Wednesday, March 17, 2010

"A Cowgirl in Our Midst"-tribute by a granddaughter

Deirdre Reilly introduced her reading's background: A tribute she wrote for her newspaper column 10 years before her grandmother's death.

A Cowgirl in Our Midst


There aren’t a lot of cowgirls around anymore. By cowgirls I mean women who can cook you a gourmet meal out of a potato and a pot of water, wrassle wild animals, and rock babies to sleep. Luckily, I have one of the few remaining cowgirls left, right here in my own family; her name is Mary Helen, and she’s my grandma.

Mary Helen was born in Beech Grove, Tennessee, and was married by the time she was 14—not unusual in her part of the country and back in those days. In my own girlhood I was amazed by this and questioned my grandmother with all the inquisitiveness and sensitivity my liberal arts public school education could muster.

“Grammy,” I began (I remember we were sitting in a car outside the 7-11 and my mother had run in to get bread), “what was the hardest thing, emotionally and mentally, of course, about marrying at that age—barely a young woman?”

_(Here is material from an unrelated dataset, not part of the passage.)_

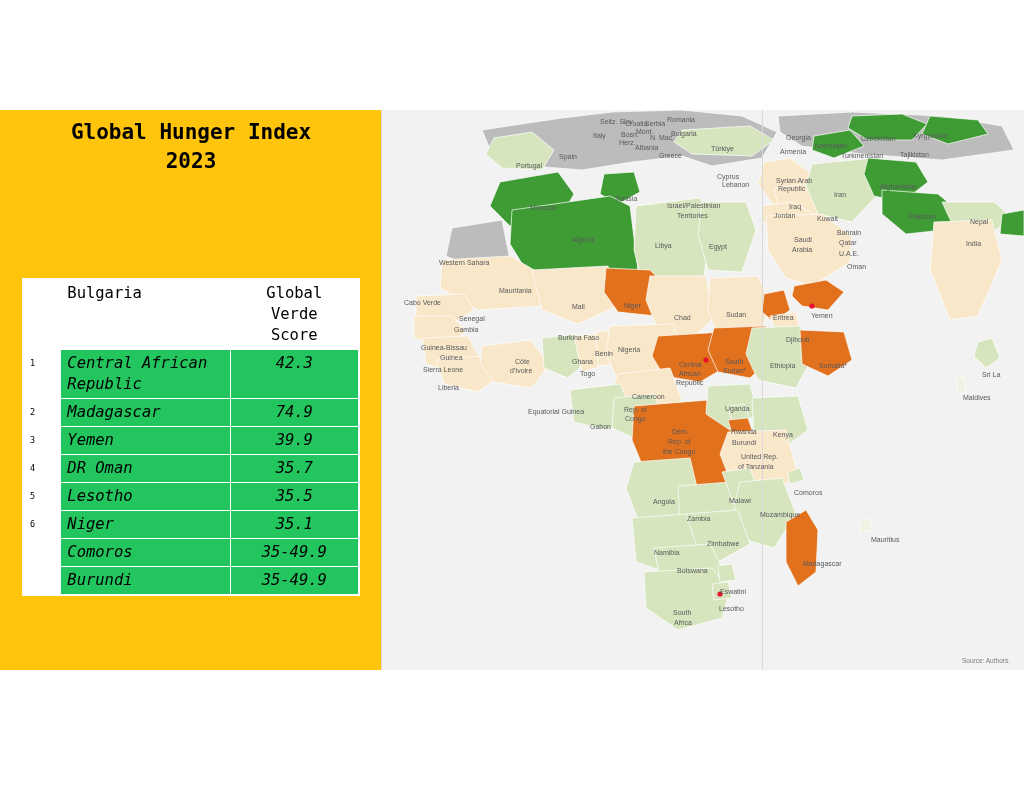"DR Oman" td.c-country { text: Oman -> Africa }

Mary Helen considered this question seriously for a moment, then answered, “I had to get rid of my horse and my gun.” That’s what she said.

Mary Helen’s true love was the young man she married way back when, and she had three babies with him—she gave birth to my dad at home in her bed, the doctor too far away to call.’

“Grammy,” I said, amazed at this, “what was the thing you remember most—physically and mentally, of course—about having dad at home?”

Mary Helen considered this for a moment (I remember she was standing a t the stove) and answered, “I was sure glad when it was over.”

Mary Helen is a gifted artist. One painting she did, of two Native American men gliding through the Florida Everglades in a canoe while surrounded by crocodiles, has always symbolized to me Mary Helen’s imagination and creativity. She said, “That one used up a lot of green paint.”

Mary Helen just told me recently that she had a nephew named Paul who died at the young age of two, during the Depression. Paul had been living with his grandparents—Mary Helen’s parents—when his own parents took him away, desperately believing that they could survive and cafĂ© for their baby on their own. Paul died of starvation. This was the first time I had ever heard of Paul

“Grammy,” I said over the phone line, “how did any of you get over losing Paul?”

There was a weighty silence on the other end of the line. “Mama and Daddy begged them not to take that baby away till times were easier,” was Mary Helen’s quiet reply.

Mary Helen loves a good laugh; once, upon returning to the cemetery where her husband lay buried, she noticed that the grave sit and double headstone created for her and her husband were unequal; my grandfather’s side was weeded and trimmed and polished, while her side—dates not yet carved in—was overgrown and in pretty sore shape. She turned to the minister of the church, who happened to be with her on her visit, and said, “My side looks kind of neglected, don’t you think?”

The minister mopped his brow and answered, “Mary Helen, you’re not using it yet!” She loved that.

In the last few years Mary Helen has moved away from her home and her home state, and she has lost her sight. She just keeps right on going.

On a recent vacation at the beach, I pulled salt water taffy from my teeth while I watched Mary Helen crochet five e or six dishwashing cloths, sew a button on one of my kids’ shorts, and feel her way all around the unfamiliar rental house, memorizing it in no time.

Some day, I thought, I will have grandkids who will ask me about her. I could tell them the funny stories or show them her artwork, but I think instead I will try to explain the way Mary Helen looks when grace is being said at the supper table. Her long body kind of folds in on itself, and her proud gray head drops in worship, in obedience, in tune. She goes where sometimes she talks and sometimes she listens; she goes where Paul is being fed.

My prayers, sitting shoulder to shoulder with her, are different. “Lord,” I ask, “let us keep her.”

After all, there aren’t too many cowgirls left.